# BAGIAN TEKS:
◆ ◆ ◆ ◆ ◆

Prabu Citraganda adalah putera Prabu Ragasuci yang mulai memerintah di Kerajaan Sunda pada tahun 1303 M. Sebelum menjadi raja di Kerajaan Sunda, Prabu Citraganda memerintah sebagai raja bawahan Prabu Ragasuci di Pakuan. Setelah Prabu Ragasuci meninggal pada tahun 1303 M, Prabu Citraganda naik takhta sebagai raja Kerajaan Sunda, dan mengembalikan pusat pemerintahan Kerajaan Sunda di Pakuan yang sebelumnya terletak di Saunggalah ketika Prabu Ragasuci memerintah.
Prabu Citraganda menikahi puteri Raja Saunggalah (Raja Purana) yang bernama Dewi Antini. Dari pernikahannya, Prabu Citraganda memiliki seorang putera yang bernama Linggadewata. Pada tahun 1311 M, Prabu Citraganda wafat. Kedudukannya sebagai raja Kerajaan Sunda digantikan oleh puteranya yang bernama Linggadewata.
27. Prabu Linggadewata (1311-1333)
Prabu Linggadewata mulai memerintah di Kerajaan Sunda pada tahun 1311 M. Prabu Linggadewata naik takhta untuk menggantikan ayahnya, Prabu Citraganda yang mangkat. Prabu Citraganda memiliki seorang anak yang bernama Ratna Umalestari (Dewi Umalestari/ Ratu Santika) yang menikah dengan Ajiguna Linggawisesa.

◆ ◆ ◆ ◆ ◆

# DATA TERCATAT:
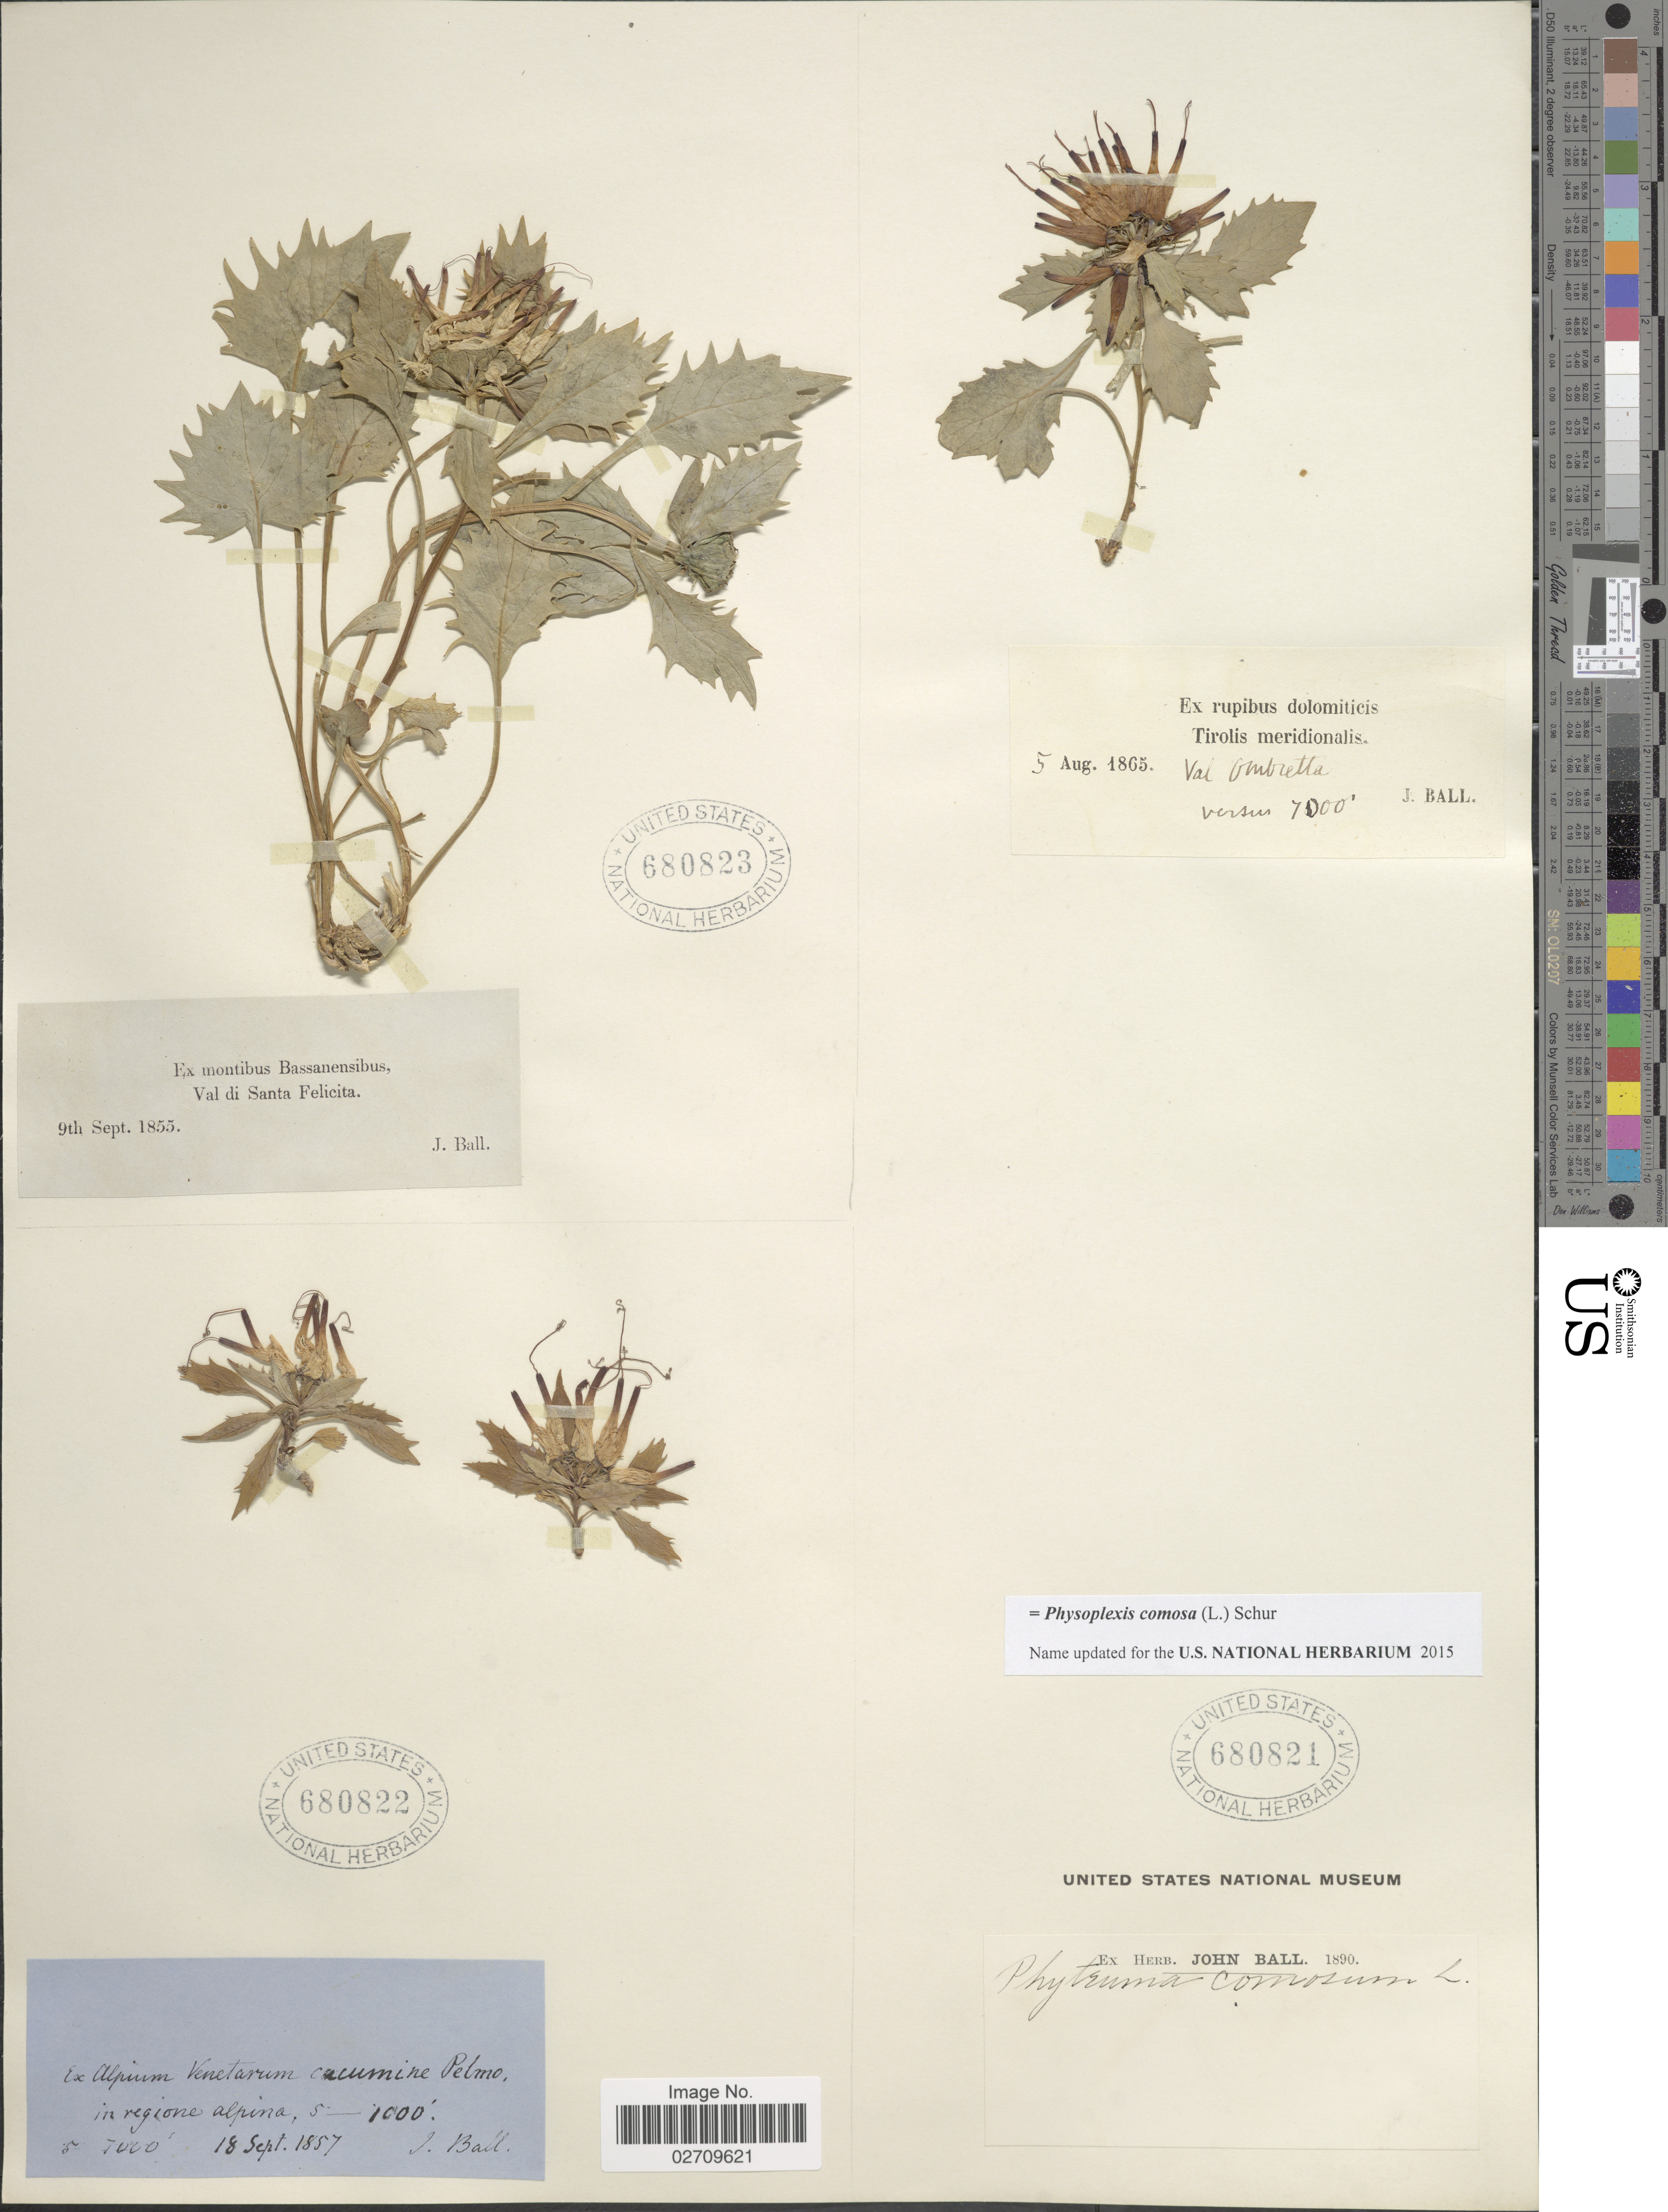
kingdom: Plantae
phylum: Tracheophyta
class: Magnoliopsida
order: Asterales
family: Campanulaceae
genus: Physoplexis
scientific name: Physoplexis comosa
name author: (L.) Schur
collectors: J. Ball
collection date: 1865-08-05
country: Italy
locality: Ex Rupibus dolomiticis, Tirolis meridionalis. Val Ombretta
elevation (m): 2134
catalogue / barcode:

◆ ◆ ◆ ◆ ◆

# YANG DIMINTA:
Salin kata demi kata bagian teks tentang Kerajaan Sunda dari "Prabu Citraganda menikahi" sampai "puteranya yang bernama Linggadewata.".

# JAWABAN:
Prabu Citraganda menikahi puteri Raja Saunggalah (Raja Purana) yang bernama Dewi Antini. Dari pernikahannya, Prabu Citraganda memiliki seorang putera yang bernama Linggadewata. Pada tahun 1311 M, Prabu Citraganda wafat. Kedudukannya sebagai raja Kerajaan Sunda digantikan oleh puteranya yang bernama Linggadewata.